If it occurs that a stored program designated for a definite coffee source results in a less than optimum roasting result, then at the programming level of the equipment, the parameters of a parameter combination can easily be altered. The corresponding technology for such programming is universally known. [0041]
Reference Numbers and Associated Components [0042]
[0043] 1 Housing
[0044] 2 Feed hopper
[0045] 3 Receiving container for 11
[0046] 4 Cylindrical roasting chamber
[0047] 5 Pivoting chamber bottom flap
[0048] 6 Cooling container, Receives roast beans from chamber
[0049] 7 Duct-roasting air
[0050] 8 Duct-cooling air
[0051] 9 Chimney
[0052] 10 Catalyst & after burner element
[0053] 11 Cyclone
[0054] 12 Side channel compressor
[0055] 13 Heating cartridge

Claims

Claimed is:

1. A method for the roasting of small quantities of coffee beans in a vertically aligned, cylindrical roasting chamber (4), to which unroasted coffee beans can be batchwise charged and from which chamber, following the roasting procedure, the said coffee beans can be removed, wherein the roasting is effected by means of a hot air stream flowing through the chamber and upon the removal of the coffee beans from the said chamber, the beans are cooled by a cooling air flow, characterized in that the roasting and the cooling of the coffee beans is controllable by a programmable control unit, whereby at least the combination of the parameters roasting time, roasting temperature and volume flow of the roasting hot air can be stored in the control unit as selectable data sets with adjustable parameters, whereby the hot air flow is regulated by means of a frequency controlled side channel compressor.

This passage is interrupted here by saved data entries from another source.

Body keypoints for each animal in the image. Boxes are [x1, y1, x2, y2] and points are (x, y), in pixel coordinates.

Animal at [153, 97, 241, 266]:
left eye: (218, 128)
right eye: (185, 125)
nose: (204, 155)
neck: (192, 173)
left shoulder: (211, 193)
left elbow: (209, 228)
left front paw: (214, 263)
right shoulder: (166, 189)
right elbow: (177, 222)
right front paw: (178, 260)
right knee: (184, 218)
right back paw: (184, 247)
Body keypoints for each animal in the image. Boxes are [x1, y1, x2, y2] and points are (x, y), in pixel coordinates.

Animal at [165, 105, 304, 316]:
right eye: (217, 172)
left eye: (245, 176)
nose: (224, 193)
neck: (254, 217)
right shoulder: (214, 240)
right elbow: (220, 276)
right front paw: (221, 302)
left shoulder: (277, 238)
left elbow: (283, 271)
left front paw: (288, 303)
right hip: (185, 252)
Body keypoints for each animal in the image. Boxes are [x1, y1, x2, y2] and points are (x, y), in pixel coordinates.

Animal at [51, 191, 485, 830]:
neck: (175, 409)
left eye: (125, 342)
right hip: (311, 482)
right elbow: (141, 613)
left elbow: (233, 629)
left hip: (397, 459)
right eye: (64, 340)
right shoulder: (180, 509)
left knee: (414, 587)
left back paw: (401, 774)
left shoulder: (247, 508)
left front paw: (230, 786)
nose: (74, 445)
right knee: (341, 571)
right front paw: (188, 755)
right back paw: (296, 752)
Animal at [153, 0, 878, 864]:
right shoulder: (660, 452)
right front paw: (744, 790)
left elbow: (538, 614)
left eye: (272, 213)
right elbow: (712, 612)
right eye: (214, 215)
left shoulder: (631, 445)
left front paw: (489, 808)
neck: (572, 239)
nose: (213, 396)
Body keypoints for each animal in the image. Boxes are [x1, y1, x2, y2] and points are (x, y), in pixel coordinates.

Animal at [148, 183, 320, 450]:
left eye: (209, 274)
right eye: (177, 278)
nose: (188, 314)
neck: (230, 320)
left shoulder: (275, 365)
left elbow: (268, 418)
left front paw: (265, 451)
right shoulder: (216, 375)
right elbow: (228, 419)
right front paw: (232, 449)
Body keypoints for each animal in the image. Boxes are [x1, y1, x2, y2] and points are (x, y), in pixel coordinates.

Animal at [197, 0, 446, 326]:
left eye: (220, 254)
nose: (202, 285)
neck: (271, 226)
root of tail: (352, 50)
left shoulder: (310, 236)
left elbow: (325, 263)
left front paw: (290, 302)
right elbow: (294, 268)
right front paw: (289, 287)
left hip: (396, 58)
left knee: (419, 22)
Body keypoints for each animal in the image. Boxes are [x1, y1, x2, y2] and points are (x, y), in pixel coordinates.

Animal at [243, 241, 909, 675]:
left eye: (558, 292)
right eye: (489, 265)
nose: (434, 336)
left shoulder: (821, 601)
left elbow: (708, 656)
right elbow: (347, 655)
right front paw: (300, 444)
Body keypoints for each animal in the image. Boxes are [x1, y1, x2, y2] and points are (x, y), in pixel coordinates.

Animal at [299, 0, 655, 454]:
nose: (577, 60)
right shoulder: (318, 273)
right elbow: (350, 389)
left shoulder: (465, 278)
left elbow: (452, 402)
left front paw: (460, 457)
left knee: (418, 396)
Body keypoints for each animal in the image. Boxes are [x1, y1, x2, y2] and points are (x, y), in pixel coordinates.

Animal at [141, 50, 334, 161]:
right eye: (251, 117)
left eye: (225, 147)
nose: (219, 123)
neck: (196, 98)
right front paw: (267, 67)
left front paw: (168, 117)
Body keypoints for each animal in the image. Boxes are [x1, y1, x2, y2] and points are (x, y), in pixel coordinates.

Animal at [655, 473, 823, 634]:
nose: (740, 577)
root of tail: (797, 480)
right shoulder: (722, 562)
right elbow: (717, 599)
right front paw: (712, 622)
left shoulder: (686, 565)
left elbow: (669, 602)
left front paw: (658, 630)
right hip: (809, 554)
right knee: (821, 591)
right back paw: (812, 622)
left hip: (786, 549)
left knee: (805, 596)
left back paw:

2. A method in accord with claim 1, characterized in that the data sets contain additionally parameters for volume flow of the cooling air and the time of cooling.

3. A method in accord with claim 1 or 2, therein characterized, in that the data sets contain additionally parameters for color, degree of darkness of the coffee beans, quantity of batch feed, and/or exhaust temperature.

4. A method in accord with one of the foregoing claims, characterized by means of the time related variation of the operational parameters and/or the threshold parameters of the data sets.

5. An apparatus for the roasting of small quantities of coffee beans in a vertically aligned, cylindrical roasting chamber (4), to which unroasted coffee beans can be batchwise charged and from which chamber, following the roasting procedure, the said coffee beans can be removed, wherein the roasting is effected by means of a hot air stream flowing through the chamber and upon the removal of the coffee beans from the said chamber, the beans are cooled by a cold air flow, characterized in that the roasting and the cooling of the coffee beans is controllable by a programmable control unit, whereby at least the combination of the parameters roasting time, roasting temperature and volume flow of the roasting hot air can be stored in the control unit as selectable data sets with adjustable parameters, whereby the hot air flow is regulated by means of a frequency controlled side channel compressor.

6. An apparatus in accord with claim 5, characterized in that the data sets contain additionally the parameter of volume flow of the cooling air and time of cooling.

7. An apparatus in accord with claim 5 or 6 characterized in that the data sets contain parameters for: color, degree of darkness of the coffee beans, quantity of batch feed and/or exhaust gas temperature.